After creating a classifier, you now want to evaluate it in terms of how often it correctly and incorrectly classifies the objects in your training set. To do this, we'll design a confusion matrix. A confusion matrix is a matrix whose entries are the counts of the predicted vs actual class. For example, the first entry is the count of objects that are predicted to be of class 1 and actually are of class 1 and so on, while the off-diagonal elements would be instances of class 1 that are predicted to be of class 2, and instances of class 2 that are predicted to be of class 1. 

In [37]:
def plot_confusion_matrix(df_confusion, cmap=):
    """
    
    Convenience function to plot the confusion matrix from a pd.crosstab object. Hint: use plt.matshow and choose a sensible color map.
    
    Args:
        df_confusion (pd.crosstab): A pd.crosstab object.
        
    Returns:
        null 
    """
    
    
    plt.matshow()


## Problem 2: The Cramer-Rao bound (pen & paper, challenging, optional)

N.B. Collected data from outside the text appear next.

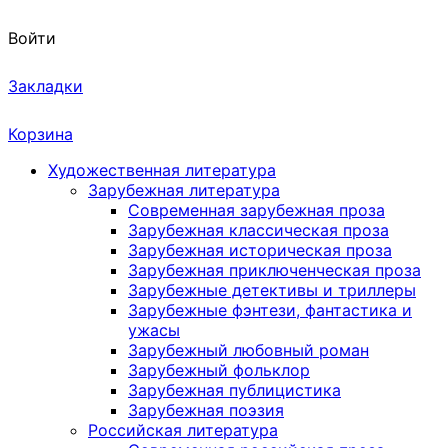
Войти
Закладки
Корзина
Художественная литература
Зарубежная литература
Современная зарубежная проза
Зарубежная классическая проза
Зарубежная историческая проза
Зарубежная приключенческая проза
Зарубежные детективы и триллеры
Зарубежные фэнтези, фантастика и
ужасы
Зарубежный любовный роман
Зарубежный фольклор
Зарубежная публицистика
Зарубежная поэзия
Российская литература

As we saw in the lecture, the Cramer-Rao bound is an important result in statistics that has intuitive consequences for many applied problems in ML. The proof of the Cramer-Rao bound can be insightful to work through. 

The starting point for the proof of the bound is the Cauchy-Schwarz inequality, which can be used to show that:

$$
[Cov(U, V)]^2 \le Var(U)Var(V)
$$

Starting from the definitions that U = T(X), where T(X) is an estimator of some parameter $\theta$ of the distribution $f(X|\theta)$ from which the data is sampled, and V = $\frac{\partial}{\partial \theta} log f(X |\theta)$. Use the Cauchy-Schwarz inequality to show the Cramer-Rao bound for these choices of U and V. 

$\textit{Hint:}$ you will need the fact that the $\mathbb{E}(V) = 0$, where $\mathbb{E}$ is the expectation of a random variable.